Summary
- Kill Bill sacrifices realism for stylized action, capturing the over-the-top homage to Tarantino’s favorite childhood movies.
- The sword fight in the Crazy 88 scene may lack believability and realistic technique, but it still delivers impressive and thrilling action.
- Tarantino intentionally creates a heightened experience, paying tribute to unrealistic revenge movies while embracing the visual style that enthralled him as a youth.
A weapons expert picks apart the Crazy 88 sword fight sequence from Quentin Tarantino’s Kill Bill. Inspired by the classic martial arts and revenge movies he soaked up in his youth, Tarantino’s fourth film delivers action galore as it charts the exploits of an assassin (Uma Thurman) on a quest for bloody vengeance against her former colleagues. The film is stuffed with memorable, beautifully-staged set pieces, but no sequence is more spectacular than the extended sword battle between The Bride and a crew of killers known as the Crazy 88.

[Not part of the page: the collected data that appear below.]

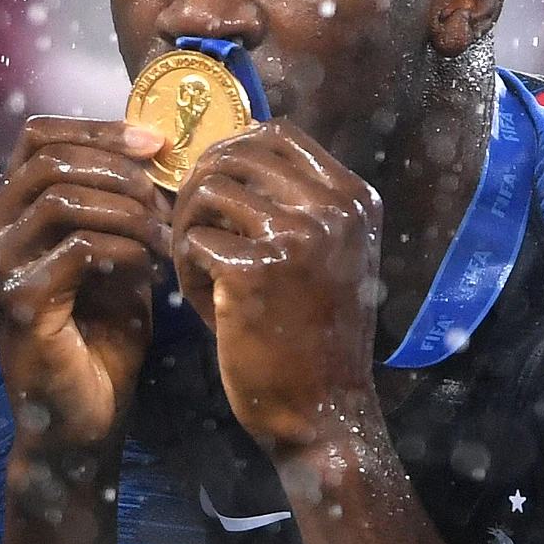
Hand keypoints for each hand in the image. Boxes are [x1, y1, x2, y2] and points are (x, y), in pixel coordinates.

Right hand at [0, 117, 171, 453]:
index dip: (98, 130)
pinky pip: (79, 247)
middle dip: (121, 172)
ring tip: (164, 238)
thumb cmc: (102, 339)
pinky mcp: (15, 302)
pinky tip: (151, 267)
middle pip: (50, 160)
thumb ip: (121, 204)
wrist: (84, 420)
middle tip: (166, 202)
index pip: (38, 138)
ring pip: (63, 198)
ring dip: (128, 211)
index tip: (156, 144)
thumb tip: (156, 146)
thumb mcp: (116, 253)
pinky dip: (126, 249)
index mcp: (4, 214)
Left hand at [170, 125, 384, 459]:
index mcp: (356, 199)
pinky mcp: (254, 270)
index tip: (214, 185)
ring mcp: (296, 236)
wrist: (322, 411)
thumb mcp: (330, 257)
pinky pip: (193, 241)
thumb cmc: (315, 337)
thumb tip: (230, 153)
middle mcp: (333, 209)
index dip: (233, 150)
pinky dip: (188, 271)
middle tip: (193, 229)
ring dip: (190, 228)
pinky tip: (208, 304)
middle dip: (200, 188)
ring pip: (206, 192)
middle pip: (235, 155)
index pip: (279, 133)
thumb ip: (297, 204)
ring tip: (201, 271)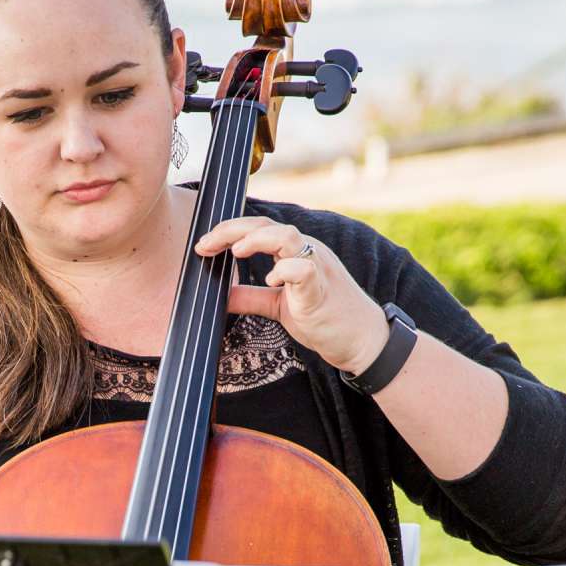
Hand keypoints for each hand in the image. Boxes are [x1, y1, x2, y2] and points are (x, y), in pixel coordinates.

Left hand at [194, 217, 388, 376]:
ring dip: (257, 240)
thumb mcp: (279, 306)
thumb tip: (221, 295)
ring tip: (235, 251)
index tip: (203, 245)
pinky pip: (304, 269)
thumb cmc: (325, 319)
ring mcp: (316, 268)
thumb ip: (252, 297)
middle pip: (267, 225)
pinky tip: (270, 280)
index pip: (258, 228)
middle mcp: (306, 252)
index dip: (229, 232)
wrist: (362, 340)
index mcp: (295, 252)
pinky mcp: (322, 289)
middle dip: (232, 230)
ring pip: (287, 237)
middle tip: (205, 244)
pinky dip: (285, 270)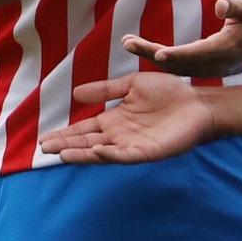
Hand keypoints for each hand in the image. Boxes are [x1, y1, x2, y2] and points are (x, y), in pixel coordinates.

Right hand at [38, 71, 218, 163]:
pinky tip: (99, 150)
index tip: (44, 139)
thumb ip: (105, 89)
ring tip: (63, 155)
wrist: (197, 103)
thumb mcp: (131, 85)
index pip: (84, 130)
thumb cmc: (168, 93)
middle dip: (66, 146)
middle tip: (45, 149)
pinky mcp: (148, 151)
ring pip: (102, 152)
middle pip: (87, 143)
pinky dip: (112, 154)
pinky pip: (127, 155)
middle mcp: (119, 136)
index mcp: (114, 120)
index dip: (65, 134)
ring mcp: (133, 145)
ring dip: (83, 154)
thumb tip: (76, 94)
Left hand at [124, 0, 241, 77]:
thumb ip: (236, 7)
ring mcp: (211, 69)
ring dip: (152, 57)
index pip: (197, 54)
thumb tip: (220, 5)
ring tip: (129, 44)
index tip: (156, 53)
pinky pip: (181, 68)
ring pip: (177, 67)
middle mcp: (216, 64)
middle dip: (151, 54)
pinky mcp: (208, 69)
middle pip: (179, 63)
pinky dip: (163, 61)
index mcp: (226, 49)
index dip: (176, 54)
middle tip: (127, 43)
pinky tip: (146, 51)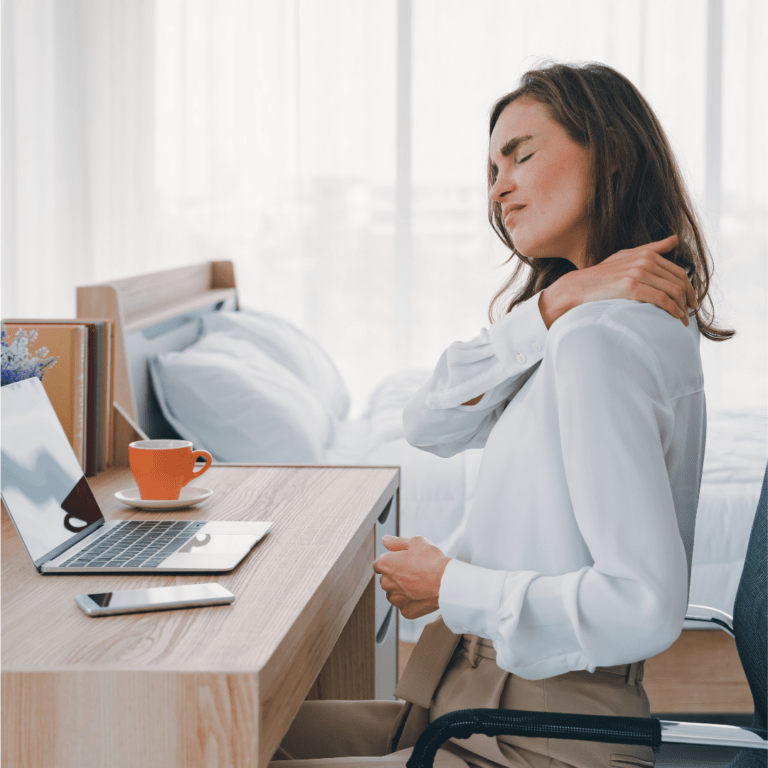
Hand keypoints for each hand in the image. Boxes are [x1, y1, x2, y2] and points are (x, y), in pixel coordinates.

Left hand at [372, 535, 450, 619]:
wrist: (447, 582)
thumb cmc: (431, 560)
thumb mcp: (415, 542)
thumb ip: (396, 542)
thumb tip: (385, 540)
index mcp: (385, 564)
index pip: (379, 564)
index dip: (391, 561)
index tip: (402, 561)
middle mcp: (386, 583)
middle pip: (386, 579)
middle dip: (396, 575)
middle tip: (414, 570)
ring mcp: (396, 599)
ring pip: (394, 593)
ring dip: (402, 589)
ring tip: (419, 582)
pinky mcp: (406, 611)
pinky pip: (404, 605)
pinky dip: (411, 601)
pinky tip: (422, 594)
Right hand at [539, 235, 696, 328]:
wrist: (578, 287)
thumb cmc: (601, 275)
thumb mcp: (626, 257)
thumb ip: (651, 249)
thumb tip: (675, 239)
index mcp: (646, 254)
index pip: (678, 272)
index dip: (689, 288)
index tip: (691, 302)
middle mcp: (644, 261)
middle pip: (679, 282)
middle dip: (688, 299)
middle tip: (690, 313)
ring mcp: (638, 273)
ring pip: (672, 291)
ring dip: (681, 308)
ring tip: (682, 320)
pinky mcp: (631, 287)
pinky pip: (661, 299)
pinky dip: (671, 310)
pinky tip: (673, 318)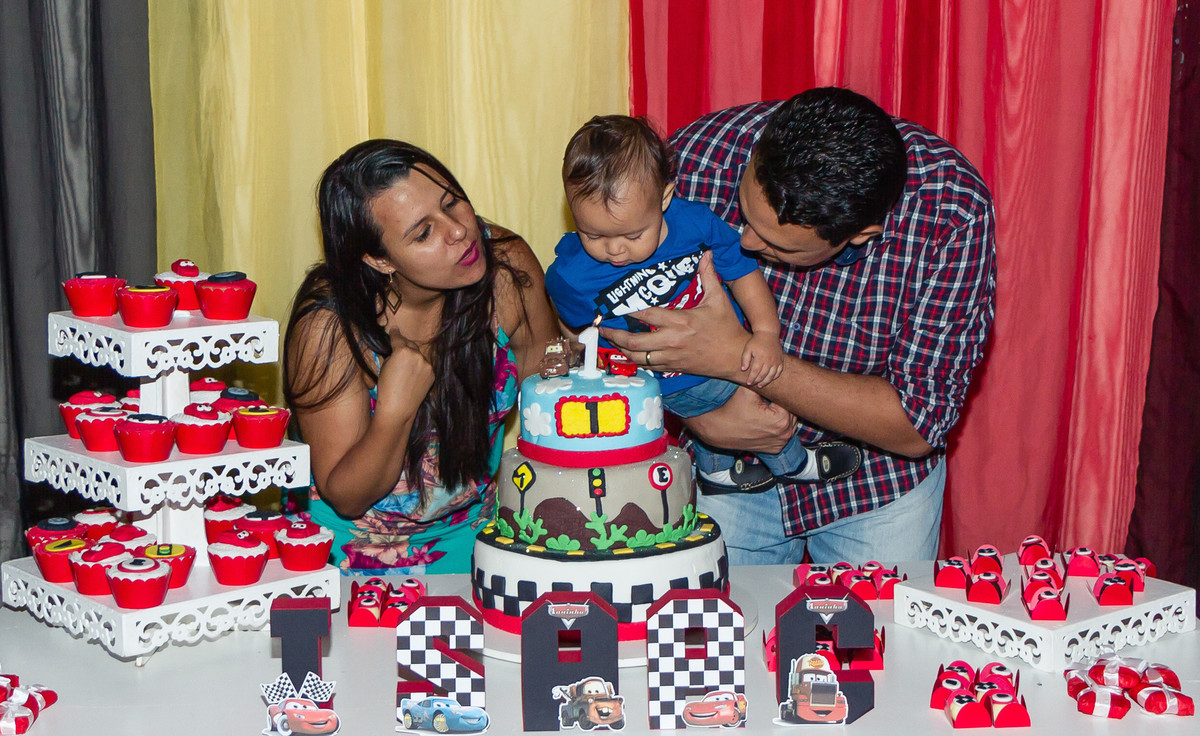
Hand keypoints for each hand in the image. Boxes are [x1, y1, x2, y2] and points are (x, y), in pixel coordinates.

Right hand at [373, 329, 434, 418]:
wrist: (398, 407)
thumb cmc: (386, 388)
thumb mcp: (384, 366)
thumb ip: (392, 355)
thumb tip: (397, 350)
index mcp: (402, 351)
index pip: (398, 338)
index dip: (395, 333)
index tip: (395, 329)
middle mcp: (417, 355)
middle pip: (410, 344)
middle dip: (405, 345)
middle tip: (399, 348)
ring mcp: (427, 364)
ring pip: (419, 355)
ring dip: (413, 357)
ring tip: (405, 368)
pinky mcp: (432, 374)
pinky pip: (425, 366)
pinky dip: (419, 368)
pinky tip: (412, 376)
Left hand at [600, 251, 748, 380]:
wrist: (736, 358)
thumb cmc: (728, 328)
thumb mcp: (719, 299)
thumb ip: (709, 275)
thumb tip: (707, 253)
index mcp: (680, 322)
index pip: (646, 315)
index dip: (627, 310)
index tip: (614, 306)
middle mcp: (671, 341)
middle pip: (634, 342)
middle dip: (614, 335)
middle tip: (601, 328)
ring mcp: (671, 357)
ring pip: (637, 357)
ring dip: (620, 349)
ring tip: (610, 340)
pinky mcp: (673, 367)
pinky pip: (648, 366)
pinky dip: (635, 360)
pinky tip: (627, 353)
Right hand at [681, 386, 796, 454]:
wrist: (720, 430)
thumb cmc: (734, 409)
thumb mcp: (748, 391)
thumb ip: (763, 380)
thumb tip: (772, 370)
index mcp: (782, 419)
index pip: (786, 400)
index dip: (776, 395)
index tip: (766, 394)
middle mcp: (785, 434)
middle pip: (790, 412)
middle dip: (779, 406)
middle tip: (763, 403)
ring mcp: (781, 443)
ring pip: (788, 422)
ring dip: (780, 416)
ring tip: (763, 412)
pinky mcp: (776, 449)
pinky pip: (782, 433)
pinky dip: (777, 428)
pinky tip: (764, 423)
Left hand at [741, 332, 783, 387]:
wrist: (768, 333)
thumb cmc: (756, 341)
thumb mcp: (748, 348)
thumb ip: (745, 359)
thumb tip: (743, 369)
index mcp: (760, 357)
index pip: (755, 372)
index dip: (751, 378)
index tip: (748, 383)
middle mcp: (769, 360)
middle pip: (763, 375)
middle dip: (757, 381)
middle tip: (753, 384)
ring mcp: (776, 360)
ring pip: (772, 375)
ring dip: (766, 381)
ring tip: (760, 385)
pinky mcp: (780, 360)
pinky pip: (779, 371)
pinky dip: (775, 376)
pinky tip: (770, 379)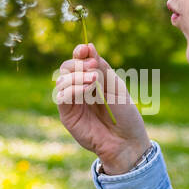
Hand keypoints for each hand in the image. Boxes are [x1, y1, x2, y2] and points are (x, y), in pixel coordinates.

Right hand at [54, 43, 148, 169]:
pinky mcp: (67, 115)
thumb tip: (88, 47)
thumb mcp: (116, 86)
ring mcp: (72, 102)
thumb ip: (101, 69)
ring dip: (76, 76)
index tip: (85, 49)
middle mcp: (79, 89)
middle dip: (77, 64)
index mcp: (93, 79)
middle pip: (66, 68)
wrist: (126, 141)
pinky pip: (61, 97)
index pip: (79, 60)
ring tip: (93, 81)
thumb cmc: (125, 114)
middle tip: (93, 68)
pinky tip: (87, 90)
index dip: (79, 52)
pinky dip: (72, 89)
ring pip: (61, 80)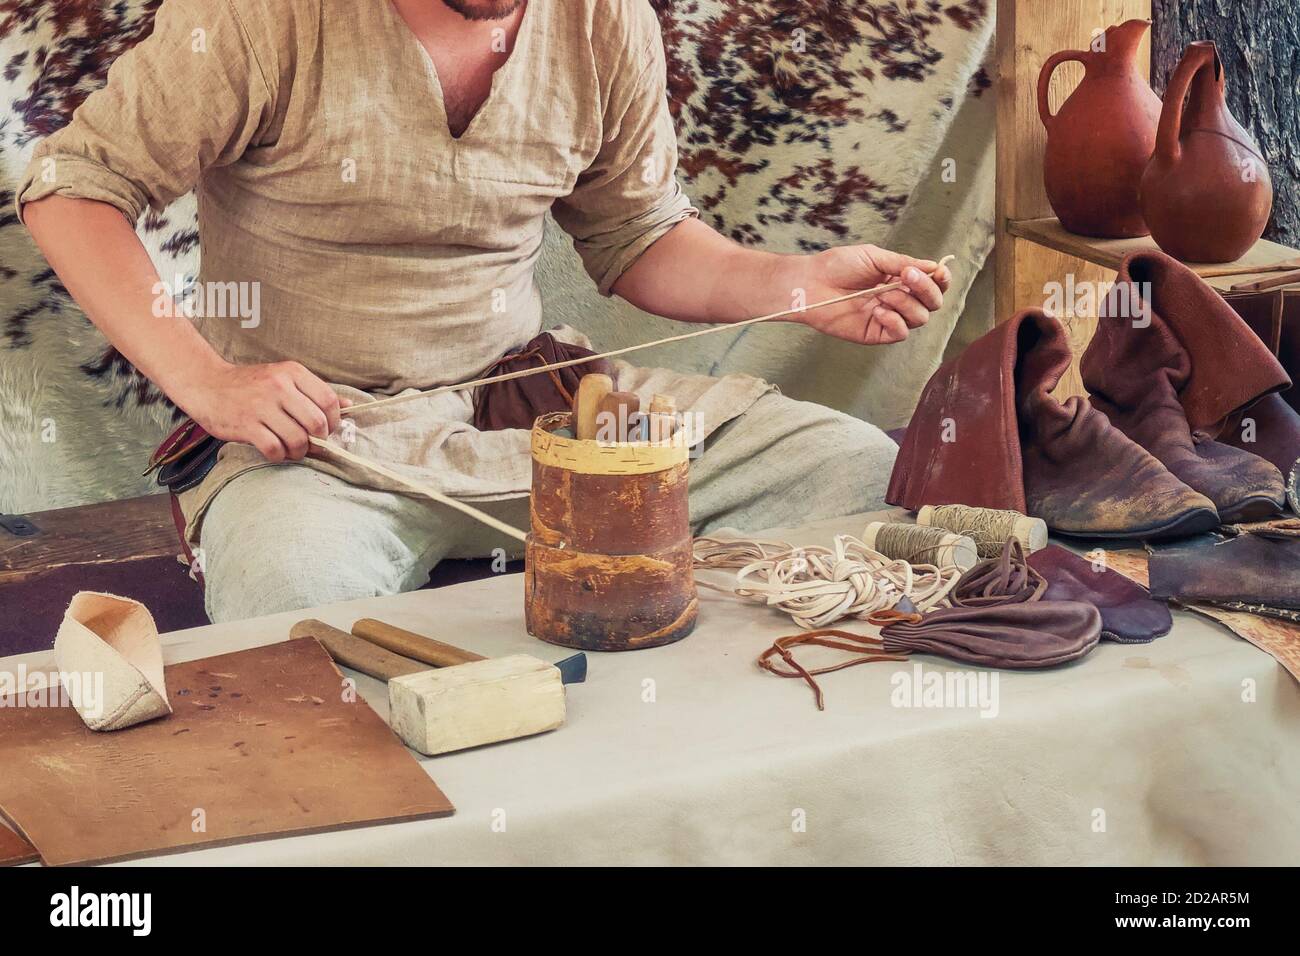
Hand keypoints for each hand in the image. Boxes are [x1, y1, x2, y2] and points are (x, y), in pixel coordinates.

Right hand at [179, 359, 347, 461]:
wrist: (207, 384)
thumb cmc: (251, 384)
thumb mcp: (284, 379)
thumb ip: (315, 392)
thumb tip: (350, 406)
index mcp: (292, 372)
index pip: (328, 401)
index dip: (333, 421)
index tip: (326, 430)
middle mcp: (278, 386)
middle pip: (316, 423)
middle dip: (318, 440)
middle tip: (311, 443)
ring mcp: (261, 406)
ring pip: (298, 439)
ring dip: (299, 451)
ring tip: (292, 449)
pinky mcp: (245, 425)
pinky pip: (275, 449)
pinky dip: (280, 456)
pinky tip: (276, 451)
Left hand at [783, 245, 950, 344]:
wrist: (811, 283)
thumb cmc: (838, 266)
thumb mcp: (875, 257)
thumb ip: (903, 263)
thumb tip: (934, 266)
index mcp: (901, 279)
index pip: (933, 284)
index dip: (941, 280)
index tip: (940, 272)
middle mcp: (899, 299)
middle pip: (932, 303)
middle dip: (926, 289)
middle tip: (907, 277)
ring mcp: (889, 317)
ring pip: (919, 318)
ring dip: (906, 303)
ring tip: (882, 293)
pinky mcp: (876, 333)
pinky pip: (900, 333)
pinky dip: (895, 321)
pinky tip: (878, 310)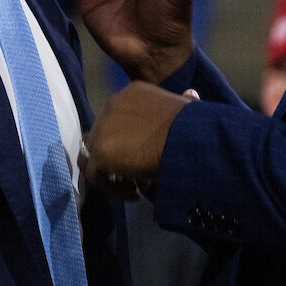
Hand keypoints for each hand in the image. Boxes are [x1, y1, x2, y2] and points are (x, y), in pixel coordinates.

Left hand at [81, 82, 197, 196]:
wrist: (186, 140)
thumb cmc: (191, 126)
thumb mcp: (187, 109)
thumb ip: (182, 103)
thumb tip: (191, 95)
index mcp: (131, 93)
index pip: (119, 118)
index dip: (130, 140)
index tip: (148, 156)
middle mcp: (112, 105)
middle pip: (103, 135)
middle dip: (120, 156)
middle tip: (139, 175)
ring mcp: (102, 127)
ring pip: (94, 154)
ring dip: (111, 172)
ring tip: (134, 187)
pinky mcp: (100, 151)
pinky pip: (95, 174)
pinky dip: (112, 187)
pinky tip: (134, 192)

Though the action choreography and visual wizardly on display in the Crazy 88 scene is impressive, the sword fighting technique is not exactly good, at least according to one expert. In a video piece for Insider, sword master David Rawlings gives low marks to Tarantino’s film, blasting The Bride’s blade work as unrealistic. Overall, Rawlings rates the sequence as 2-out-of-10 on the believability scale. Check out what he had to say in the space below: (around 34:08 of the clip):
Yep she’s dead now. You’re really looking at just absolute theater here, and that’s fine…but it’s terrible, terrible sword fighting. This idea of driving people apart to fight…you don’t want to be standing still, you don’t want big people to be managing the space while your space is getting more and more cramped.
Interesting tactical decisions here. So you have a point where somebody has control of the blade and if you think like a parrying dagger you have options to take the blade of the opponent on your dagger, or to take them on your sword, and to attack them with the other, but in order to do so you’d want to maintain that contact. So to do an action like this with the opponent’s blade still directly in the middle doesn’t make any sense. So you had a point of control, or a point of control, both of those have been sacrificed. It’s amazing that one of these people didn’t die in the process of this. They should have either been disemboweling or a stab or whichever, or the other person should have plowed straight through the middle in the space. From the point of view of a good, cohesive fight scene that involves realistic technique I’m going to give that two.
Kill Bill Sacrifices Realism In The Name Of Stylized Action
Influenced by everything from Asian martial arts films to Spaghetti Westerns to Grindhouse exploitation movies, Kill Bill sees Tarantino cranking the visual style all the way up, crafting an over-the-top homage to the movies that thrilled him as a kid. Though sword-master Rawlings is unimpressed by the fighting technique displayed in the movie’s biggest and bloodiest set piece, the action is undeniably impressive, allowing the viewer to experience some of the thrill a young Tarantino felt as he soaked up the low-budget action movies of the 1970s.
The movies that inspired Kill Bill were of course themselves not always particularly realistic, as they unleashed their tales of revenge set everywhere from feudal Japan to the Old West to the streets of America’s modern-day cities. Tarantino could have scaled things down and tried to visualize a more realistic sword fight between The Bride and her opponents, but that would have defeated his purpose of creating a deliberately heightened experience that plays like a bloody tall tale, while paying tribute to the even-more-ridiculous films that inspired him.